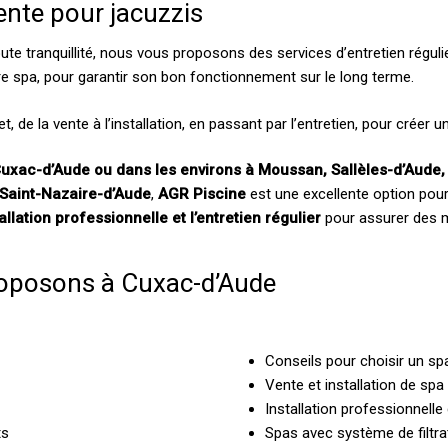
ente pour jacuzzis
ute tranquillité, nous vous proposons des services d’entretien régulie
tre spa, pour garantir son bon fonctionnement sur le long terme.
t, de la vente à l’installation, en passant par l’entretien, pour créer 
Cuxac-d’Aude ou dans les environs à Moussan, Sallèles-d’Aude,
Saint-Nazaire-d’Aude
,
AGR Piscine
est une excellente option pour
tallation professionnelle et l’entretien régulier
pour assurer des m
roposons à Cuxac-d’Aude
Conseils pour choisir un spa
l
Vente et installation de spa
Installation professionnelle
ts
Spas avec système de filtra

### Problem requirements
Convert the text of the material above into a JSON list of strings, one string per line and no blank lines. Leave out the pictures.

### Answer to the exercise
[
  "ente pour jacuzzis",
  "ute tranquillité, nous vous proposons des services d’entretien régulie",
  "tre spa, pour garantir son bon fonctionnement sur le long terme.",
  "t, de la vente à l’installation, en passant par l’entretien, pour créer ",
  "Cuxac-d’Aude ou dans les environs à Moussan, Sallèles-d’Aude,",
  "Saint-Nazaire-d’Aude",
  ",",
  "AGR Piscine",
  "est une excellente option pour",
  "tallation professionnelle et l’entretien régulier",
  "pour assurer des m",
  "roposons à Cuxac-d’Aude",
  "Conseils pour choisir un spa",
  "l",
  "Vente et installation de spa",
  "Installation professionnelle",
  "ts",
  "Spas avec système de filtra"
]